Ich mache einen Gedankenschnitt und freue mich auf meinen Resturlaub.
Wo das Nichts zum Viel wird
Auf der Fahrt zwischen der Namib- Dessert Lodge und dem Soussusvlei war die Wüste grün. Es hatte zwei Tage zuvor geregnet, was hier schon ein Weltwunder an sich ist. Man fährt stundenlang auf
einer B-Straße ( Schotter) ohne je ein Fahrzeug zu sehen. Ein Gefühl von Einsamkeit und Herrscher der Straße überkommt einen. Ab und zu ein Berg rechts oder links, als wenn der liebe Gott
hier manchmal einen Gerölleimer ausgekippt hätte. Dann immer wieder nur grünes Flachland, welches mit goldenen Sandstreifen durchwebt schien.
Nach ca. zwei Stunden Fahrt war es Zeit für ein Päuschen. Der klimatisierte Toyota wurde zum Ausrollen gebracht, das Radio ausgeschaltet, der Zündschlüssel umgedreht.
Stille setzte ein, und nur in den Gliedern nahm man noch das Summen der Fahrerschütterungen wahr. Wir öffneten die Türen und es wurde noch stiller.

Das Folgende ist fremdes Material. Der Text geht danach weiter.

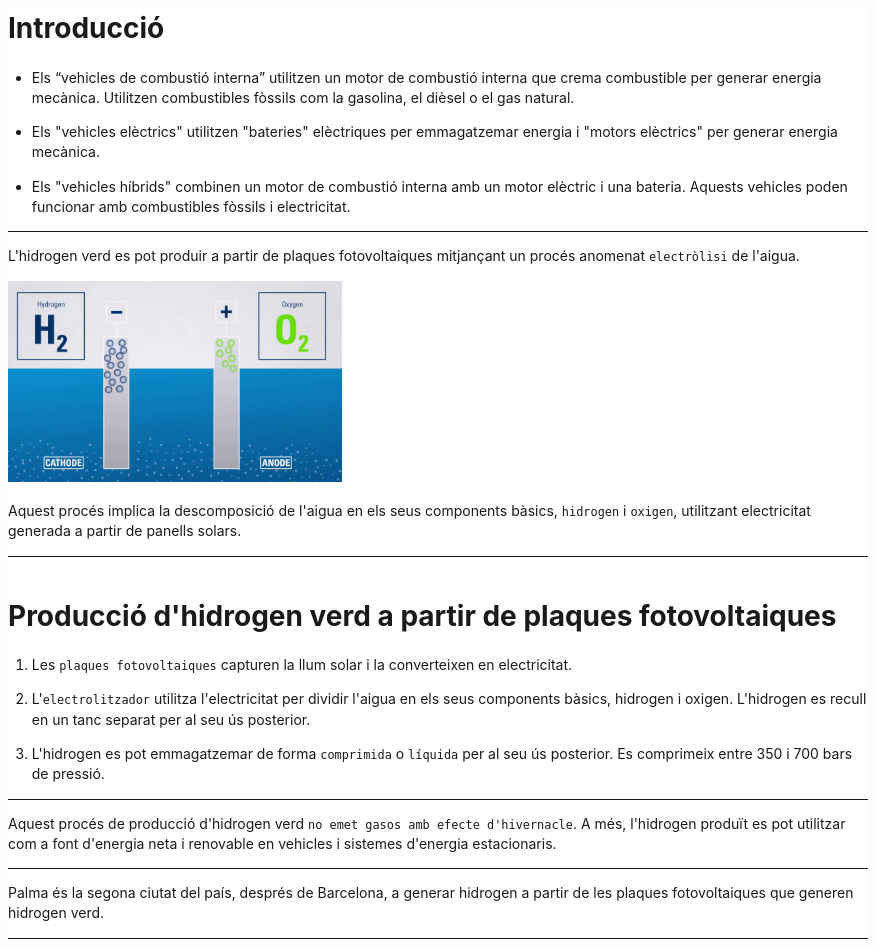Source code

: # Introducció

- Els “vehicles de combustió interna” utilitzen un motor de combustió interna que crema combustible per generar energia mecànica. Utilitzen combustibles fòssils com la gasolina, el dièsel o el gas natural.

- Els "vehicles elèctrics" utilitzen "bateries" elèctriques per emmagatzemar energia i "motors elèctrics" per generar energia mecànica.

- Els "vehicles híbrids" combinen un motor de combustió interna amb un motor elèctric i una bateria. Aquests vehicles poden funcionar amb combustibles fòssils i electricitat.

---

L'hidrogen verd es pot produir a partir de plaques fotovoltaiques mitjançant un procés anomenat ``electròlisi`` de l'aigua.

![](img/2023-03-11-16-09-27.png)

Aquest procés implica la descomposició de l'aigua en els seus components bàsics, ``hidrogen`` i ``oxigen``, utilitzant electricitat generada a partir de panells solars.

---

# Producció d'hidrogen verd a partir de plaques fotovoltaiques

1. Les ``plaques fotovoltaiques`` capturen la llum solar i la converteixen en electricitat.

2. L'``electrolitzador`` utilitza l'electricitat per dividir l'aigua en els seus components bàsics, hidrogen i oxigen. L'hidrogen es recull en un tanc separat per al seu ús posterior.

3. L'hidrogen es pot emmagatzemar de forma ``comprimida`` o ``líquida`` per al seu ús posterior. Es comprimeix entre 350 i 700 bars de pressió.

---

Aquest procés de producció d'hidrogen verd ``no emet gasos amb efecte d'hivernacle``. A més, l'hidrogen produït es pot utilitzar com a font d'energia neta i renovable en vehicles i sistemes d'energia estacionaris.

---

Palma és la segona ciutat del país, després de Barcelona, a generar hidrogen a partir de les plaques fotovoltaiques que generen hidrogen verd.

---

Das letzte, was wir hörten, war das Zuklappen derselbigen.
Nein, da war noch etwas, ab und zu ein metallisches Hitzegeräusch vom Abkühlen des Motors.
Und nun kam es immer leiser auf uns zu, die absolute Stille.
Ein Gefühl, das einen umgibt, ohne dass man es sofort realisiert.
Eine unbeschreibliche Taubheit auf den Ohren, welche man wohl kaum an vielen Orten dieser Welt wahrnimmt.
Es war um die Mittagszeit bei ca. 35 Grad und total windstill.
Schäfchenwolken bewegungslos wie angenagelt, noch nicht einmal Kondensstreifen am Himmel. Kein Baum, kein Blatt, welches ein Geräusch hätte auslösen können. Keine Vögel oder anderen Tiere,
die sich hier blicken ließen. Weite Ebene mit weitem Blick und ab und zu ein Berg.
Das war es, die absolute Stille, das absolute Nichts!
Je länger dieser Zustand dauerte, je mehr rasten die Gedanken durch den Kopf. Gedanken an die Zivilisation, dem Treiben, dem wir für eine halbe Stunde entronnen sind.
Es war ein Werktag im Februar, was machen jetzt die Menschen in der Heimat? Arbeiten, Stress, Shopping, Straßenlärm, Flugzeuglärm, Handyklingeln. Rennen, hetzen, eilen, Aktien kaufen, Aktien
verkaufen, Verträge schließen, Verträge brechen.
Im Stau auf der Autobahn, Stehen in der Bundesbahn oder im Bus.
Und viele, die sogar schlafen finden keine Ruhe, weil sie wilde Träume haben vom Alltagstress , Zukunftsangst und Arbeitslosigkeit.
Auf dem Meer ist es lauter, im Wald ist es lauter, am Strand ist es lauter als hier. Sogar das Ungeborene im Mutterleib hört mehr und sei es nur der Pulsschlag der Mutter.
Je länger ich in mich rein höre, kommen die Geräusche wieder, was ist das? Ich höre mein eigenes Atmen und es sagt mir, du träumst nicht.
Du solltest jetzt die Pause beenden, wieder ins Fahrzeug steigen und weiter zum weltbekannten Soussusvlei fahren, wo die 300 m hohen Wanderdünen auf dich warten.
Hier wird es schnell dunkel, was auf diesen Straßen gefährlich ist und das Ziel ist noch weit.